◆ **Task statement**: For this task, output every entry below exactly and omit the pictures.

◆ **Supplied records**:
*** Begin section ***

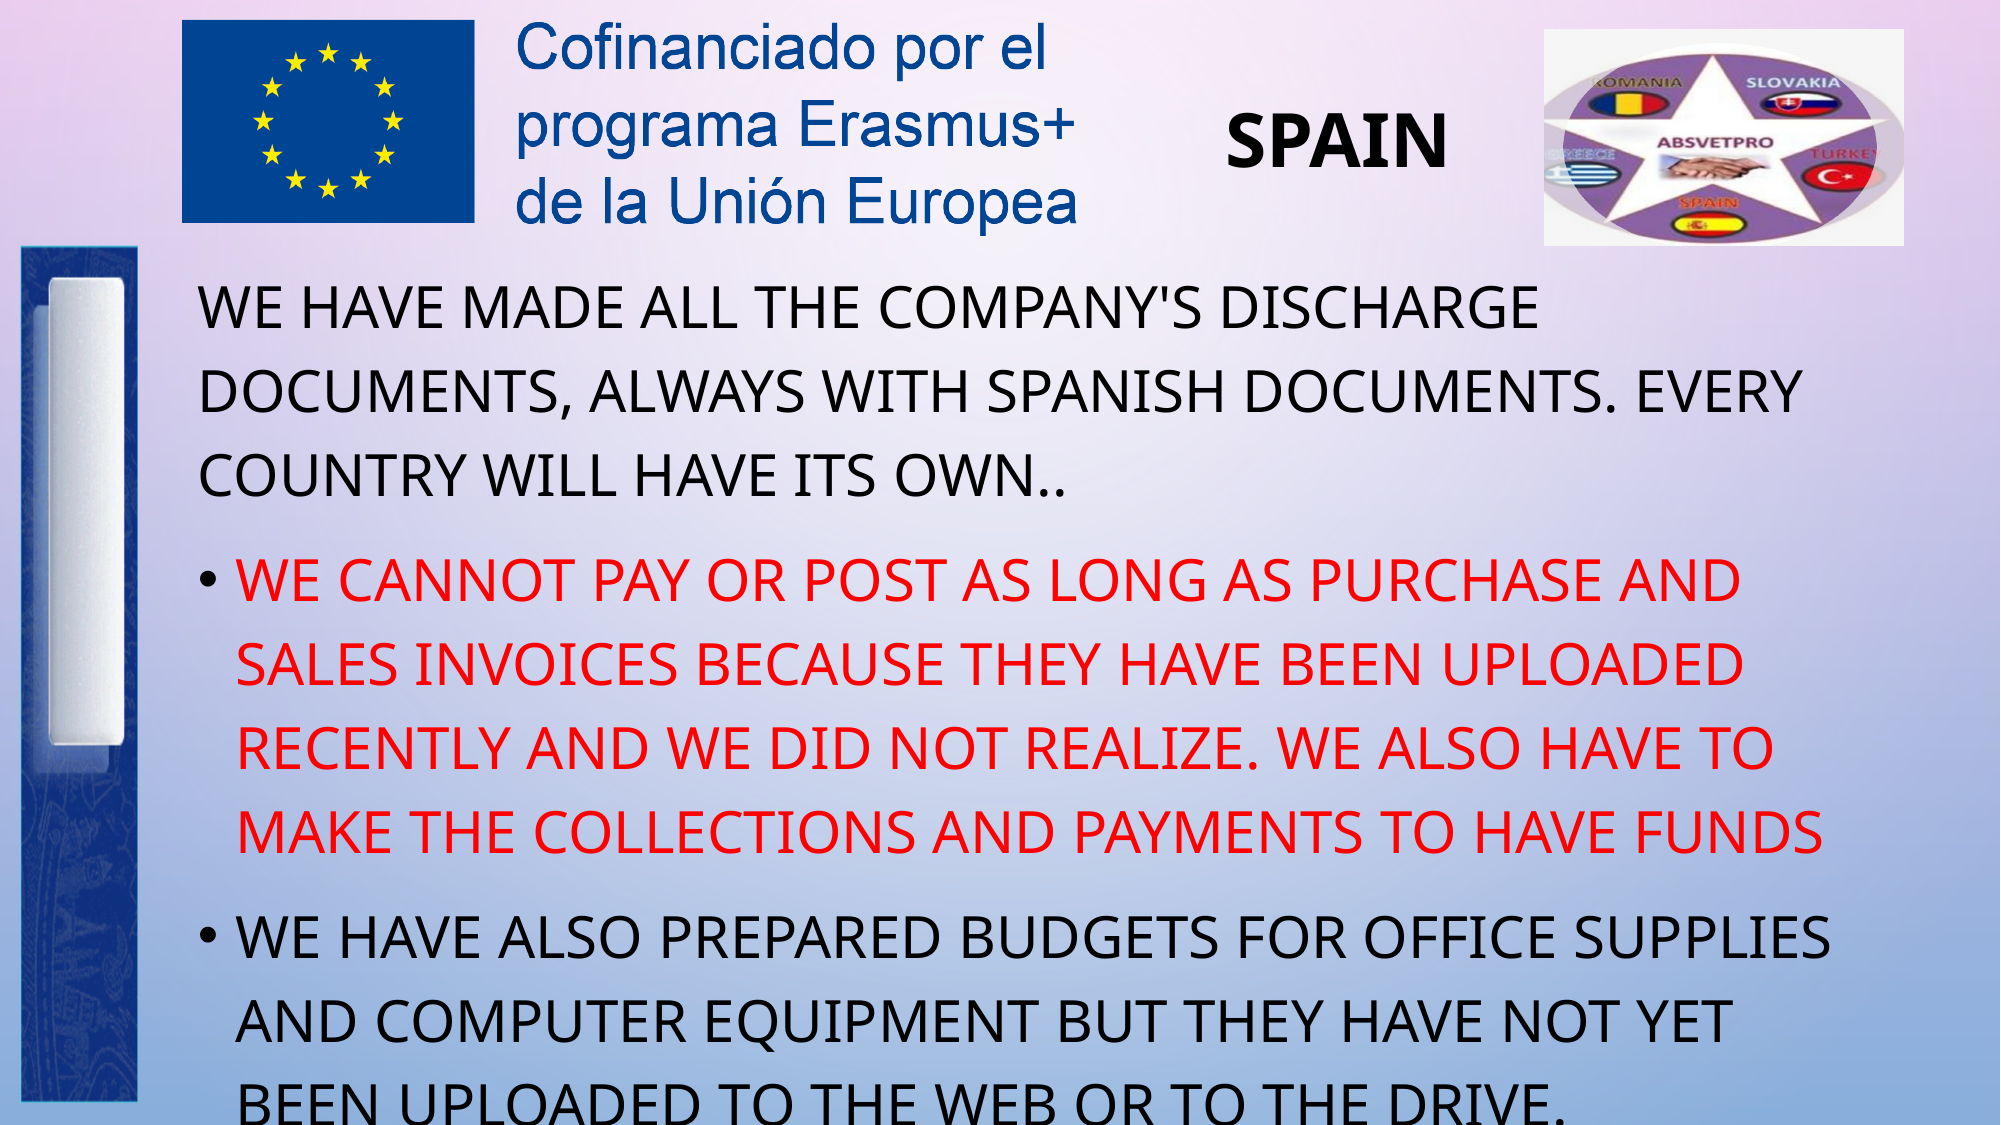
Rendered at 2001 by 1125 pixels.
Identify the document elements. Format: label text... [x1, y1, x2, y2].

picture [0, 246, 508, 1102]
title SPAIN [1098, 84, 1538, 202]
list We have made all the company's discharge documents, always with Spanish documents. Every country will have its own.. We cannot pay or post as long as purchase and sales invoices BECAUSE THEY HAVE BEEN UPLOADED RECENTLY AND WE DID NOT REALIZE. WE ALSO HAVE TO MAKE THE COLLECTIONS AND PAYMENTS TO HAVE FUNDS We have also prepared budgets for office supplies and computer equipment BUT They HAVE NOT YET BEEN uploaded to the web OR TO THE Drive. [182, 248, 1908, 1101]
picture [182, 13, 1094, 244]
picture [1543, 29, 1904, 247]
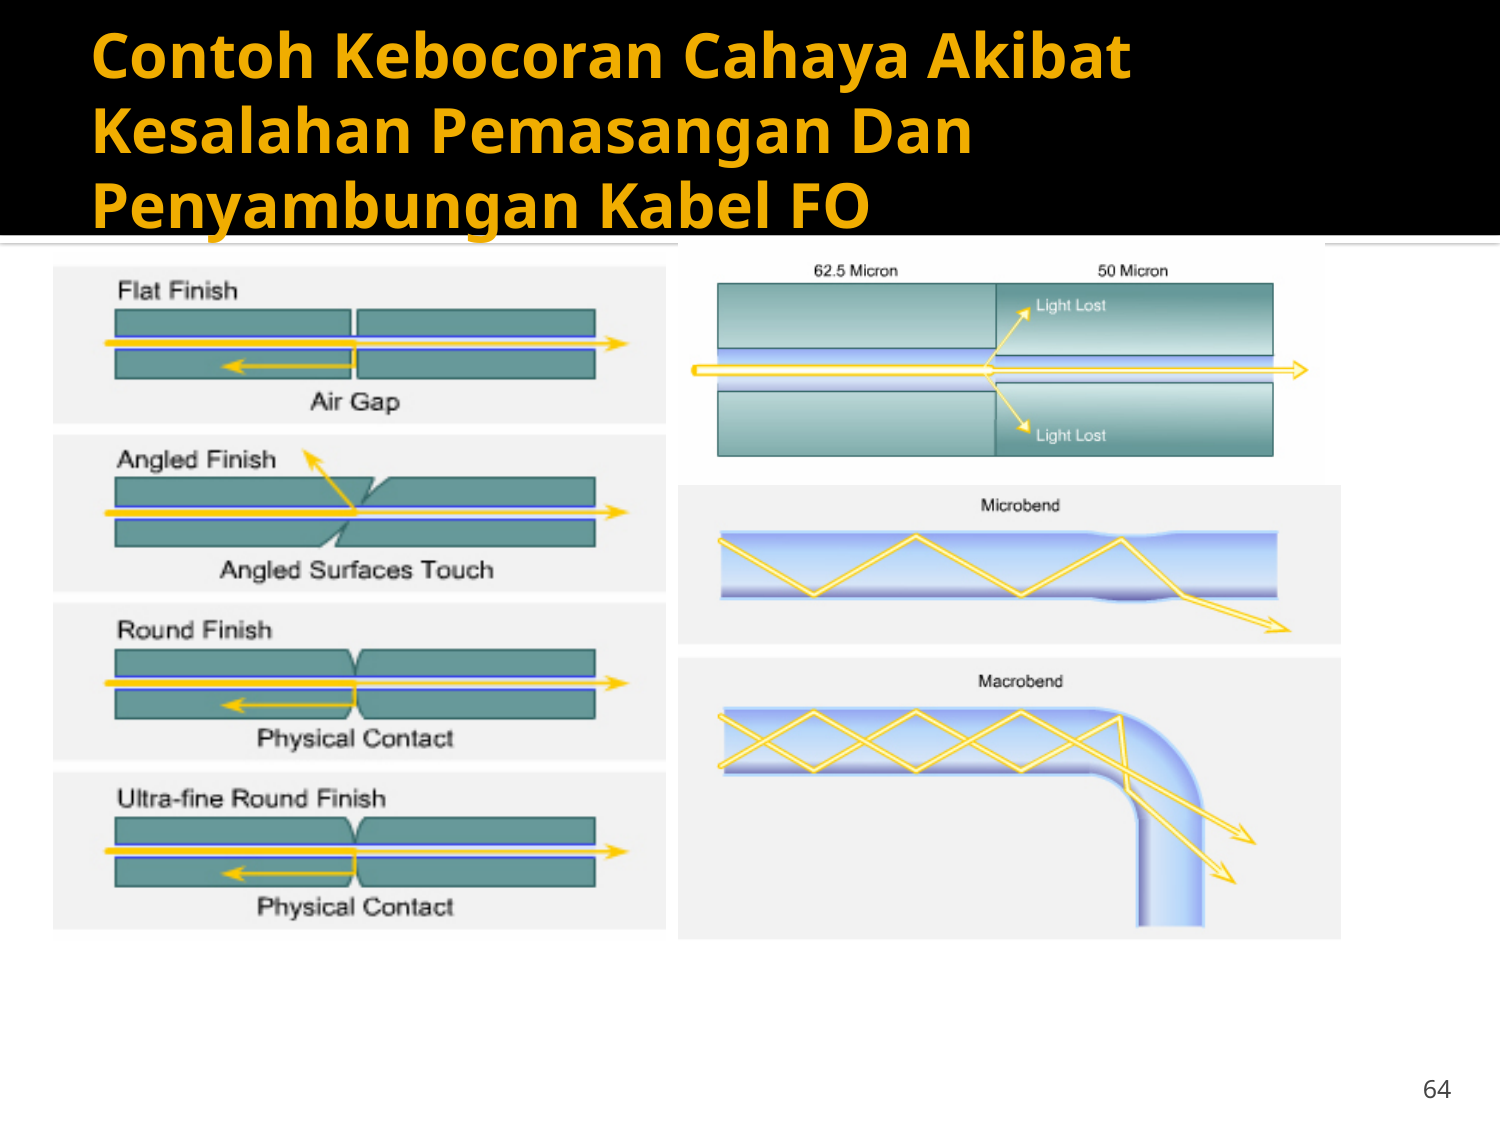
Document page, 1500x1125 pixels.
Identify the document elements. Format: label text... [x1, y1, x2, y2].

title Contoh Kebocoran Cahaya Akibat Kesalahan Pemasangan Dan Penyambungan Kabel FO [75, 25, 1425, 231]
picture [53, 252, 666, 941]
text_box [678, 240, 1341, 941]
slide_number 64 [1345, 1062, 1467, 1108]
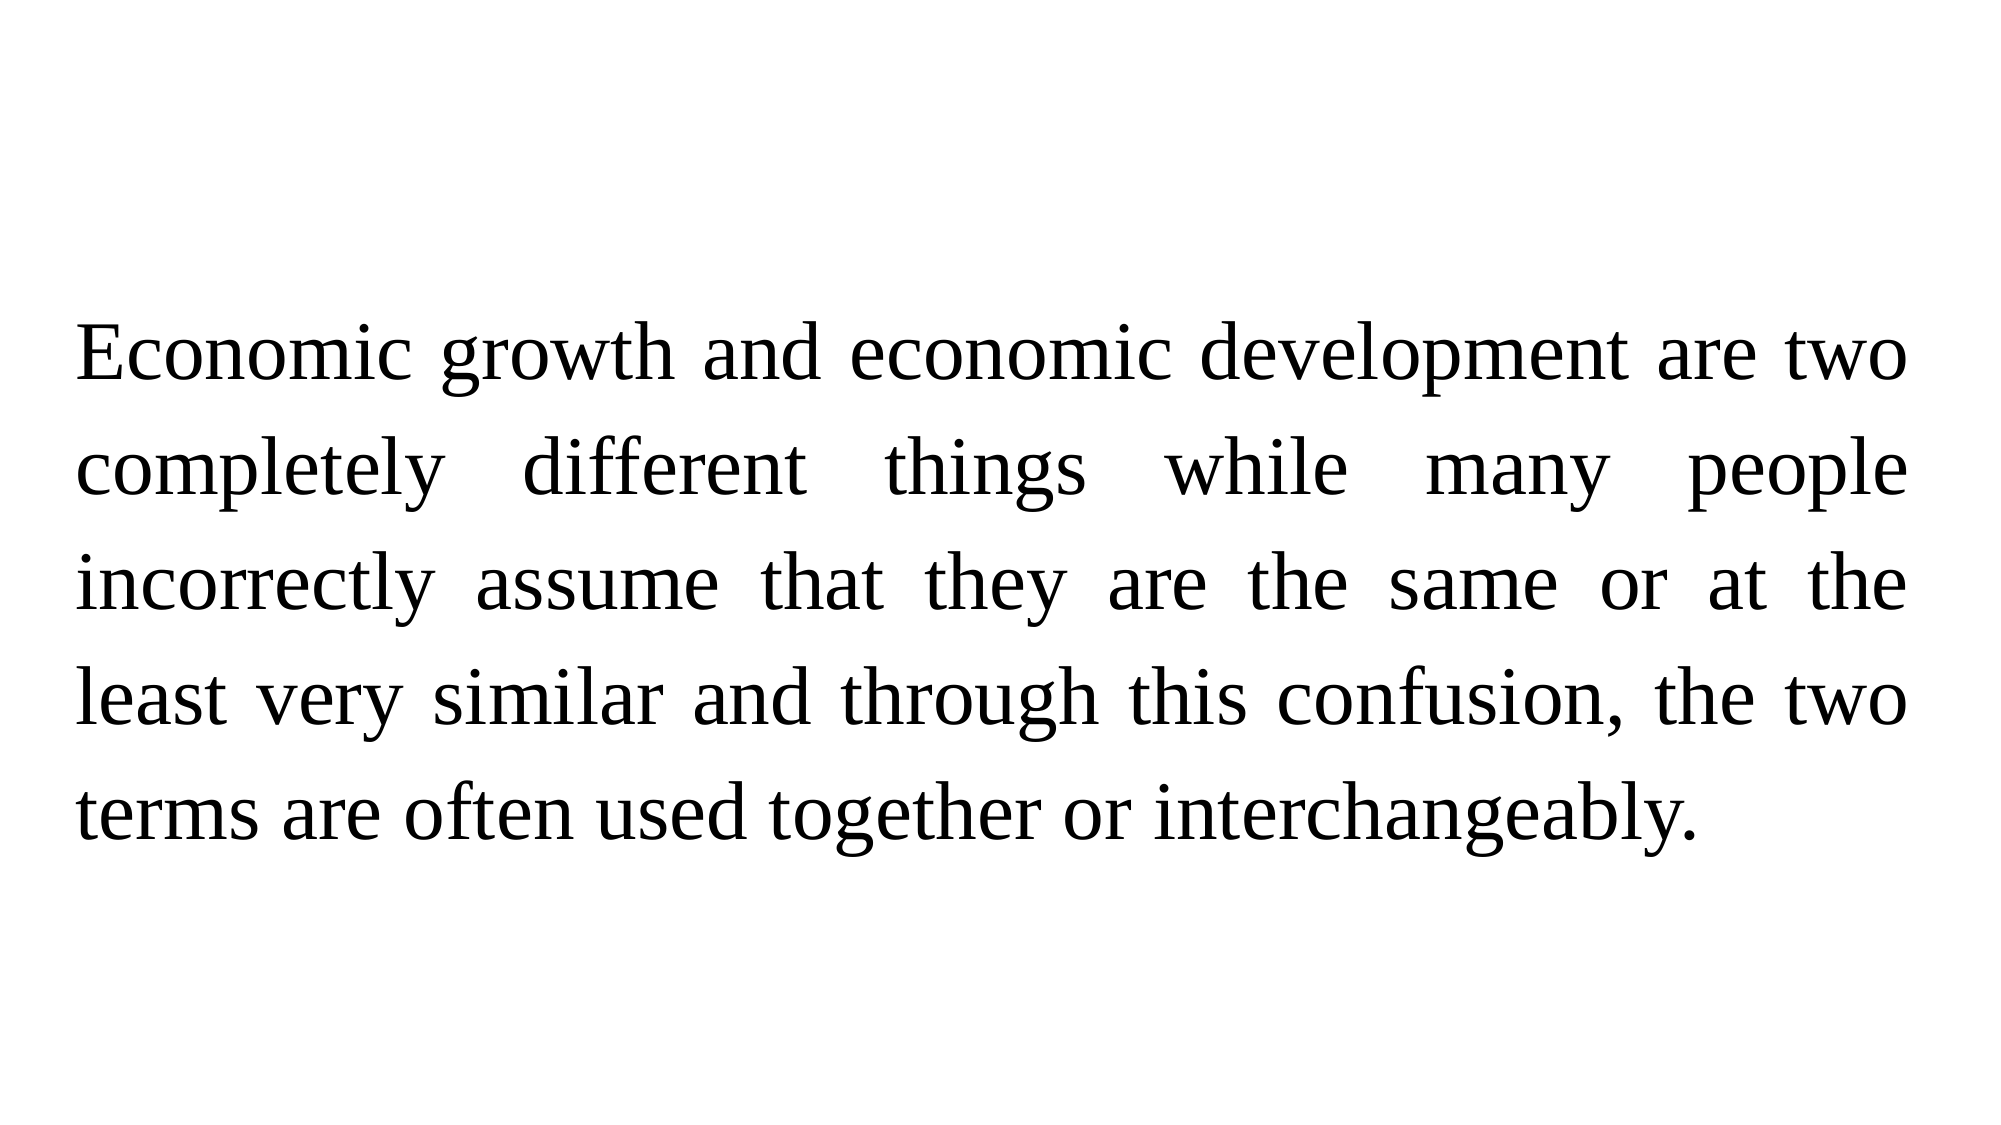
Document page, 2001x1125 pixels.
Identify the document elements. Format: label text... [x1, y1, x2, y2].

*** End section ***

◆ **Reply to the exercise**:
Rendered at 2001 by 1125 pixels.
Identify the document elements. Format: label text... [x1, y1, x2, y2].

picture [0, 246, 508, 1102]
title SPAIN [1098, 84, 1538, 202]
list We have made all the company's discharge documents, always with Spanish documents. Every country will have its own.. We cannot pay or post as long as purchase and sales invoices BECAUSE THEY HAVE BEEN UPLOADED RECENTLY AND WE DID NOT REALIZE. WE ALSO HAVE TO MAKE THE COLLECTIONS AND PAYMENTS TO HAVE FUNDS We have also prepared budgets for office supplies and computer equipment BUT They HAVE NOT YET BEEN uploaded to the web OR TO THE Drive. [182, 248, 1908, 1101]
picture [182, 13, 1094, 244]
picture [1543, 29, 1904, 247]
Document page, 1500x1125 pixels.
Identify the document elements. Format: label text... [x1, y1, x2, y2].

title Contoh Kebocoran Cahaya Akibat Kesalahan Pemasangan Dan Penyambungan Kabel FO [75, 25, 1425, 231]
picture [53, 252, 666, 941]
text_box [678, 240, 1341, 941]
slide_number 64 [1345, 1062, 1467, 1108]
Document page, 2001x1125 pixels.
Identify the document elements. Format: label text... [x1, y1, x2, y2].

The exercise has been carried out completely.